Aufgabenstellung:
Beantworte anhand des Leserbriefs:
1. Wie alt war die schreibende Person beim Sturz am 4. Juni?
2. Welche Diagnose wurde im Uniklinikum gestellt?
3. Worüber wollte der Mitarbeiter am frühen Nachmittag Bescheid wissen?

Extrahierter Text:
+===+
Leserbrief

Entlassungsmanagement des Uniklinikums

Am 4. Juni dieses Jahres hatte ich (90-jährig) zu Hause am Morgen einen plötzlichen Sturz und war praktisch bewegungsunfähig, dazu kamen furchtbare Bauchschmerzen. Rettung war sehr schnell zur Stelle und Schmerzversorgung mit Hilfe einer hinzugezogenen Ärztin eingeleitet.

Aufnahme im Uniklinikum Chirurgie West, sofort ohne die geringste Wartezeit mit beginnenden Untersuchungen. Diagnose: Bruch des Pfannenbogenbeins, rechte Hüfte, dazu ein Hämatom im Bauch mit erheblichem Blutverlust. Ärztliche Meinung: eine schwere Verletzung mit sehr langer Heilungsdauer, da eine Operation nicht möglich sei.

Aufnahme in einem Einzelzimmer. Am frühen Nachmittag Besuch von einem Mitarbeiter, der über meine Lebensverhältnisse zu Hause Bescheid wissen wollte.
+===+
Gezeigtes Material:
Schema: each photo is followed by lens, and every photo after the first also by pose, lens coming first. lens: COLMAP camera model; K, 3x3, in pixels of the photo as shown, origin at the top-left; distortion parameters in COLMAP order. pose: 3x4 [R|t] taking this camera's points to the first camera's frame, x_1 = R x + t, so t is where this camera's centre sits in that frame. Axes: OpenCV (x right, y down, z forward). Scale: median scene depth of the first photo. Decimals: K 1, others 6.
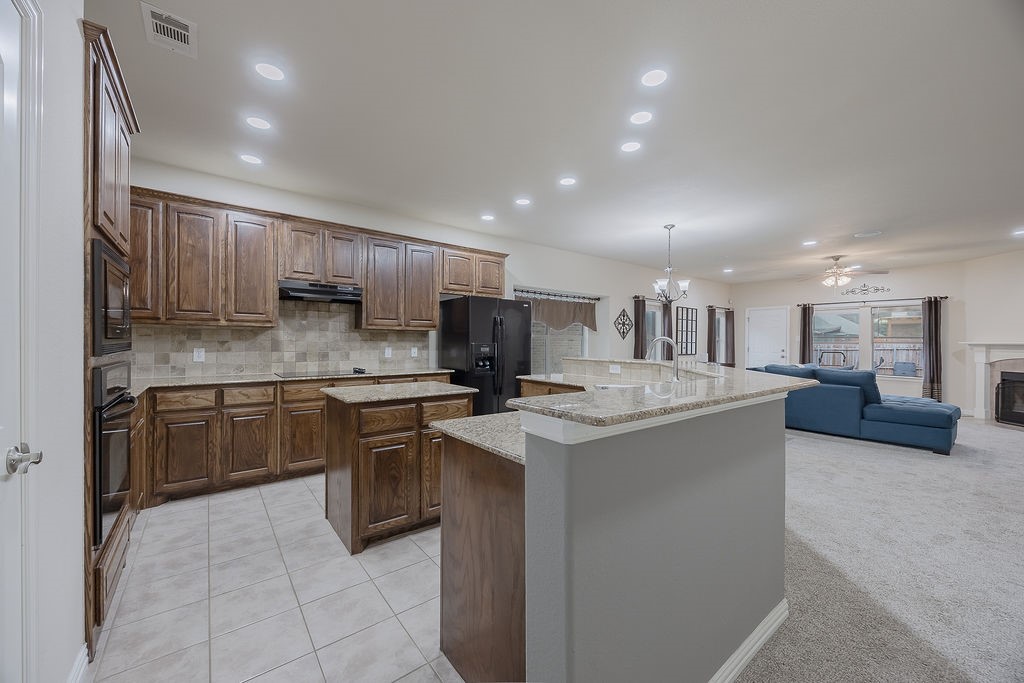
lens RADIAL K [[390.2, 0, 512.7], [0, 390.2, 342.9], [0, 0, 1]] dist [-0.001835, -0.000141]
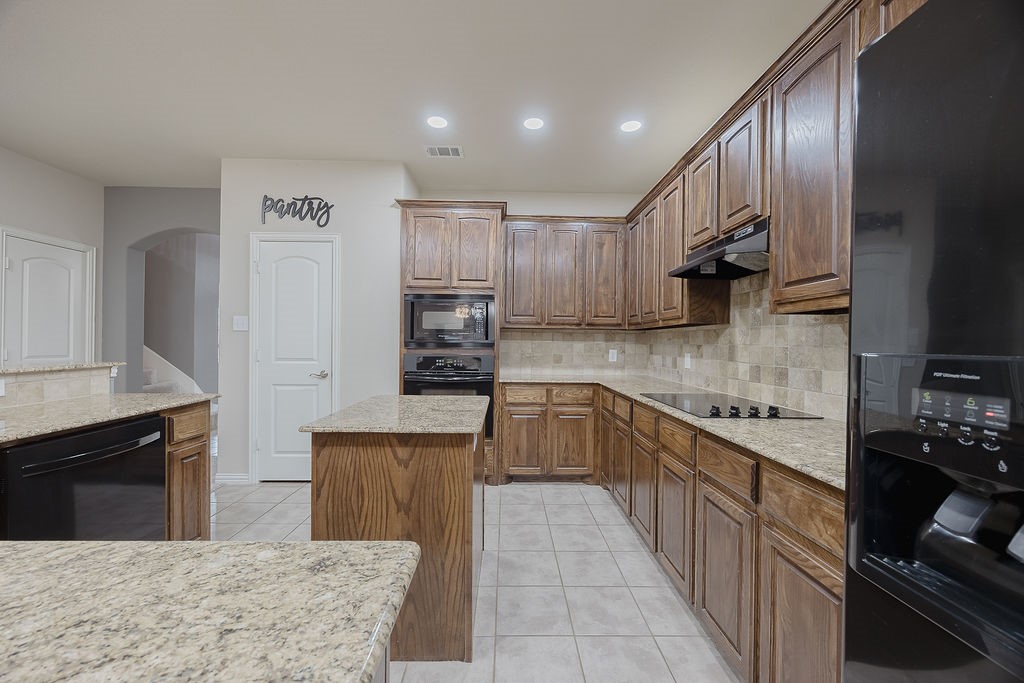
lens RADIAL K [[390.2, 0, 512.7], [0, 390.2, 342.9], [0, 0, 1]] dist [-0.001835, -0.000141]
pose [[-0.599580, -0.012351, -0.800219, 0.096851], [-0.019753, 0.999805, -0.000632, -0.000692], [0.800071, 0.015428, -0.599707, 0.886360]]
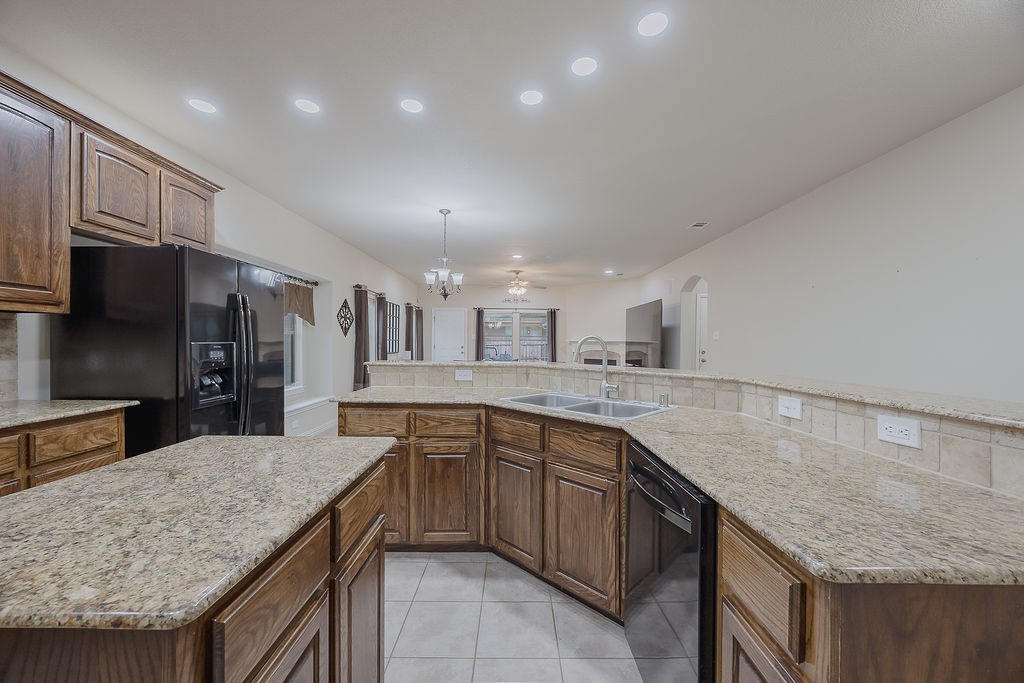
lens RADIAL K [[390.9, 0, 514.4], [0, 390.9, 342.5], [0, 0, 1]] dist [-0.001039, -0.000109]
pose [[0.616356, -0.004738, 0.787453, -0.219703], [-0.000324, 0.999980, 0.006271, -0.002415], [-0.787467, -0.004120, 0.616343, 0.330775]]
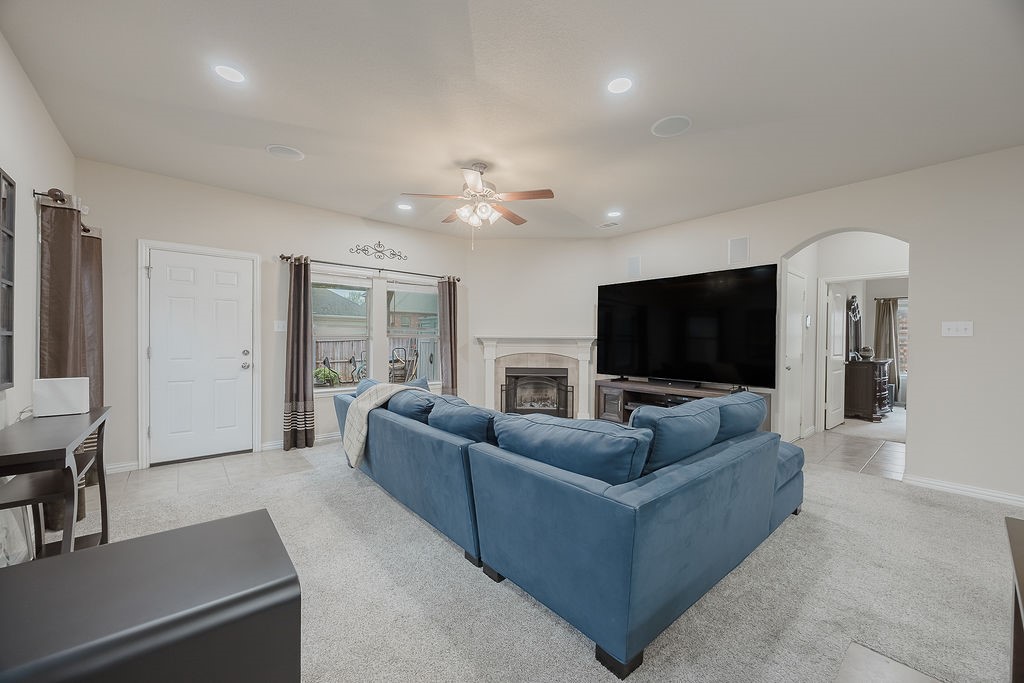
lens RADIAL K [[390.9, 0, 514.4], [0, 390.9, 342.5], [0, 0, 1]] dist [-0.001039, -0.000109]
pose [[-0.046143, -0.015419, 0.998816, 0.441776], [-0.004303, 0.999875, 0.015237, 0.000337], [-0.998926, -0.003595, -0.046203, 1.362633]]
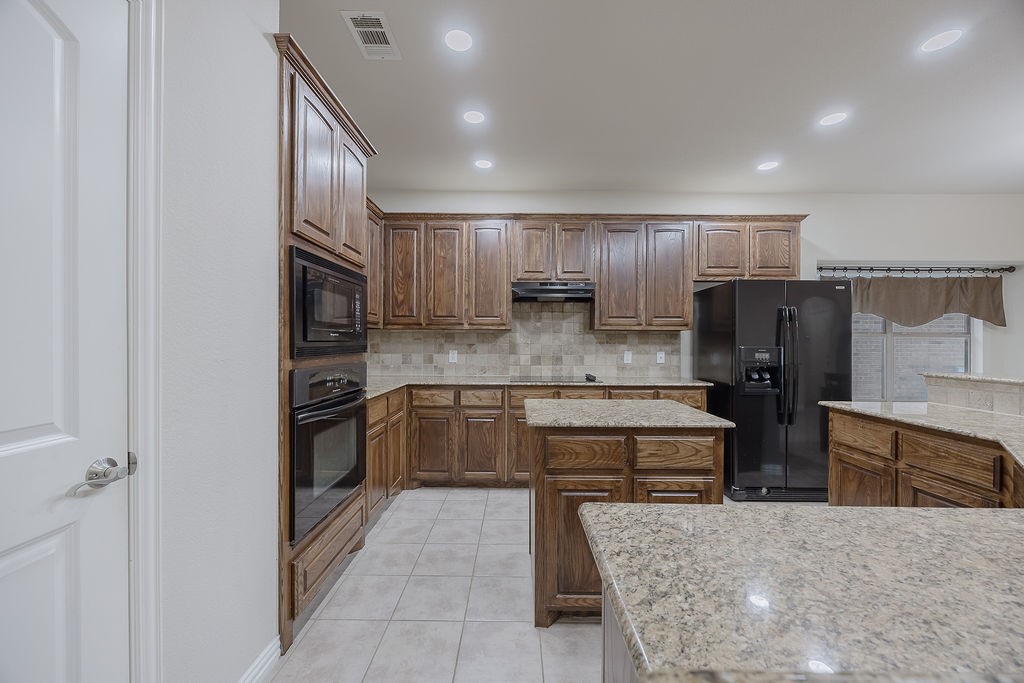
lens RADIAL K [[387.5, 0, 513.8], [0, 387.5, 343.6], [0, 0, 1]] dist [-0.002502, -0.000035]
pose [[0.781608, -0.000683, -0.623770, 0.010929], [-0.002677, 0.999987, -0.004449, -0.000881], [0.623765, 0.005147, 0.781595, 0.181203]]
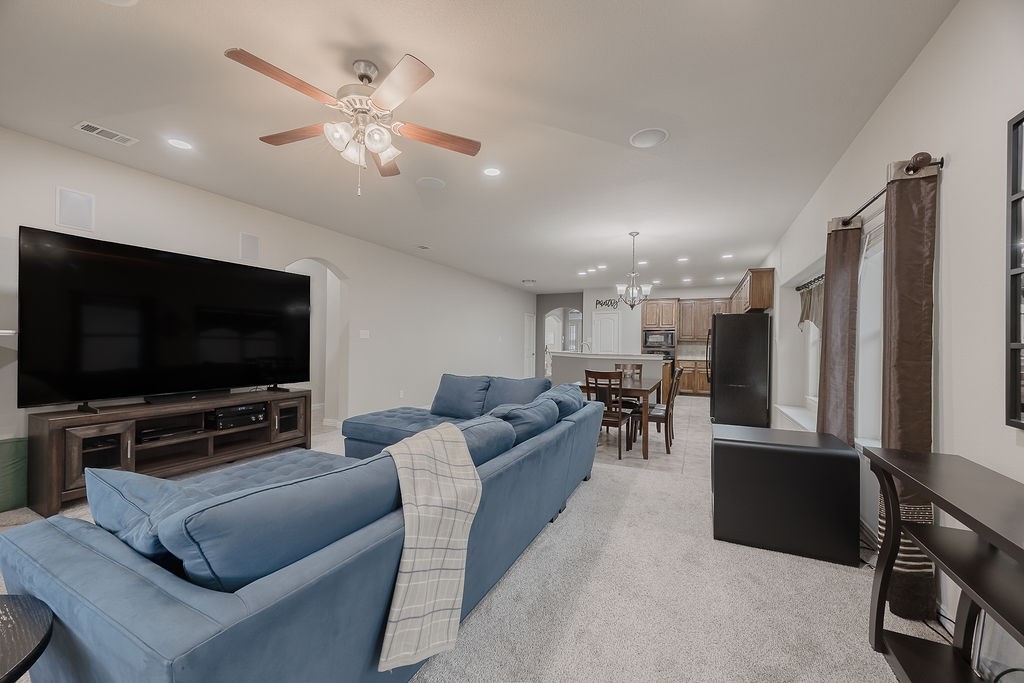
+===+
Ausgabe:
1. 90 Jahre
2. Bruch des Pfannenbogenbeins, rechte Hüfte, dazu ein Hämatom im Bauch mit erheblichem Blutverlust
3. Über die Lebensverhältnisse zu Hause